# EXERCISE OBJECTIVE:
Please keep to the lines below from the one with "remove-connection-entry" through the one with "Developing relevant and", and restate them word for word, ends included.

# SOURCE RECORDS:

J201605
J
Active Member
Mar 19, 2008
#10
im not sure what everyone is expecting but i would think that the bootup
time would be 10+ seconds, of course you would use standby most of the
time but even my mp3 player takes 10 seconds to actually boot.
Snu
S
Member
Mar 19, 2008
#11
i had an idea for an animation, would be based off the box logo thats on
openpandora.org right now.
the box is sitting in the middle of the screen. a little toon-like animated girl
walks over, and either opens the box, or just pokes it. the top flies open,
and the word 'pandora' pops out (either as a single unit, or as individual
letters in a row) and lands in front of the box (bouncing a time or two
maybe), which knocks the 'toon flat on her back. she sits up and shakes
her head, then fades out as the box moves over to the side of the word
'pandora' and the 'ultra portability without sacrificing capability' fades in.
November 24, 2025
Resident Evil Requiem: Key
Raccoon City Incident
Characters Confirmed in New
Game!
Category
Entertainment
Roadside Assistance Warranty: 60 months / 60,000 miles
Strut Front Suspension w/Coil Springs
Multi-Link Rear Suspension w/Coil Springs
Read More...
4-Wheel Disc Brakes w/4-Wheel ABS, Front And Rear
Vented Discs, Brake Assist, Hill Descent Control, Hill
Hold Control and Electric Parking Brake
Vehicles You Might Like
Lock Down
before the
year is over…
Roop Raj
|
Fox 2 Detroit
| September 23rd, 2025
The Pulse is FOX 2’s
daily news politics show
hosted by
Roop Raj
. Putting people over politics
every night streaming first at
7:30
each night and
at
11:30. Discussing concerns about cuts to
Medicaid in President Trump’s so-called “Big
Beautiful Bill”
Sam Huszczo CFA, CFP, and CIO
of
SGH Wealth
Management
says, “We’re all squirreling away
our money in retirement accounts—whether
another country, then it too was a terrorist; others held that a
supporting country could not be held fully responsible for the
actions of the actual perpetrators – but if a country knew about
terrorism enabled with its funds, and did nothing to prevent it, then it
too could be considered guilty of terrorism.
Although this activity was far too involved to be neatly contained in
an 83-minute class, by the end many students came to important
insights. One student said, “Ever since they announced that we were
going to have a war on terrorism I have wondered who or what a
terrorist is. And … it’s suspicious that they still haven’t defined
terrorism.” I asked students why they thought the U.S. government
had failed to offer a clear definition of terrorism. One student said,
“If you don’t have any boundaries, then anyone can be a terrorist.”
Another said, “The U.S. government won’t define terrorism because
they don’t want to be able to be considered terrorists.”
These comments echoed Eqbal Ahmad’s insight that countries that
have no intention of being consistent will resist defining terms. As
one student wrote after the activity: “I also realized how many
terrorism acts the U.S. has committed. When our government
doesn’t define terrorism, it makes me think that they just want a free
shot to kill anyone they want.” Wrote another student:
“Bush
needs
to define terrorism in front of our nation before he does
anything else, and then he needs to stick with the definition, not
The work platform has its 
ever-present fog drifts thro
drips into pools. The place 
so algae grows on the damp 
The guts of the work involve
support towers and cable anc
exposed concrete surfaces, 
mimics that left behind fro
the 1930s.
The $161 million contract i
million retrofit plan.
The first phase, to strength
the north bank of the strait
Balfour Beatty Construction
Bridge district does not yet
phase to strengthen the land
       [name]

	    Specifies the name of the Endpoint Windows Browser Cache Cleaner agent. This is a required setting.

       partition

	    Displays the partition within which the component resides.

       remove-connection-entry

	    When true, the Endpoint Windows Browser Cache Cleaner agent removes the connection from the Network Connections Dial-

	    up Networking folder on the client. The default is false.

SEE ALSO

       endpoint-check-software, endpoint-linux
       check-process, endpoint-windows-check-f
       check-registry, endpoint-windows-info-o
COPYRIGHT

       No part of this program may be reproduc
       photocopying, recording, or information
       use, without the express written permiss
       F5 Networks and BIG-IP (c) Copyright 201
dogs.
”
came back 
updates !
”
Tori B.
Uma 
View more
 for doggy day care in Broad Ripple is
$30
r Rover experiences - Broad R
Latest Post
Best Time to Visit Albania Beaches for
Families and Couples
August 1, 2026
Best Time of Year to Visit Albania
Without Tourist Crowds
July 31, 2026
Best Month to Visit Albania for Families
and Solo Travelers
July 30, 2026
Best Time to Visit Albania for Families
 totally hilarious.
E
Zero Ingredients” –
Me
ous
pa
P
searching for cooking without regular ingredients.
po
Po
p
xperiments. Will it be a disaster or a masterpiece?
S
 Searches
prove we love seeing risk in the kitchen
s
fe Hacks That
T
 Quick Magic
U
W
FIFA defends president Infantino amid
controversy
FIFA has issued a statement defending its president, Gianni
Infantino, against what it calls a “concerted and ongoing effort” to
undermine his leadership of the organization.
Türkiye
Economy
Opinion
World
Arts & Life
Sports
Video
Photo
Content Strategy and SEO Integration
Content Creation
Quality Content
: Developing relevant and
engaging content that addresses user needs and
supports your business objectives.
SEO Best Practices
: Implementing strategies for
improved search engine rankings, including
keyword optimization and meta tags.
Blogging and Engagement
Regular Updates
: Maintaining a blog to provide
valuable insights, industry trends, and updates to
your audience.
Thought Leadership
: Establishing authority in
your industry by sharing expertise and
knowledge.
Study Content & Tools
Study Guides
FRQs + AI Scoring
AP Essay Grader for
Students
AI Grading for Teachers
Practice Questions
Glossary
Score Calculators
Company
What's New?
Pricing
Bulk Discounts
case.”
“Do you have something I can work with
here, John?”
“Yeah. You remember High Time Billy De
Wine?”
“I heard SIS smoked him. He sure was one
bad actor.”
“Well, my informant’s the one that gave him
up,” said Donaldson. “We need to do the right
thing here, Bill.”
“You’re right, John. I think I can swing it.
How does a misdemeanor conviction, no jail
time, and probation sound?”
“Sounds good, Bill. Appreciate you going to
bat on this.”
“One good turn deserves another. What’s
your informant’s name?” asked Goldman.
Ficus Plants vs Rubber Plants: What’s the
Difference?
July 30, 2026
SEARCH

# ANSWER TO THE EXERCISE:
       remove-connection-entry

	    When true, the Endpoint Windows Browser Cache Cleaner agent removes the connection from the Network Connections Dial-

	    up Networking folder on the client. The default is false.

SEE ALSO

       endpoint-check-software, endpoint-linux
       check-process, endpoint-windows-check-f
       check-registry, endpoint-windows-info-o
COPYRIGHT

       No part of this program may be reproduc
       photocopying, recording, or information
       use, without the express written permiss
       F5 Networks and BIG-IP (c) Copyright 201
dogs.
”
came back 
updates !
”
Tori B.
Uma 
View more
 for doggy day care in Broad Ripple is
$30
r Rover experiences - Broad R
Latest Post
Best Time to Visit Albania Beaches for
Families and Couples
August 1, 2026
Best Time of Year to Visit Albania
Without Tourist Crowds
July 31, 2026
Best Month to Visit Albania for Families
and Solo Travelers
July 30, 2026
Best Time to Visit Albania for Families
 totally hilarious.
E
Zero Ingredients” –
Me
ous
pa
P
searching for cooking without regular ingredients.
po
Po
p
xperiments. Will it be a disaster or a masterpiece?
S
 Searches
prove we love seeing risk in the kitchen
s
fe Hacks That
T
 Quick Magic
U
W
FIFA defends president Infantino amid
controversy
FIFA has issued a statement defending its president, Gianni
Infantino, against what it calls a “concerted and ongoing effort” to
undermine his leadership of the organization.
Türkiye
Economy
Opinion
World
Arts & Life
Sports
Video
Photo
Content Strategy and SEO Integration
Content Creation
Quality Content
: Developing relevant and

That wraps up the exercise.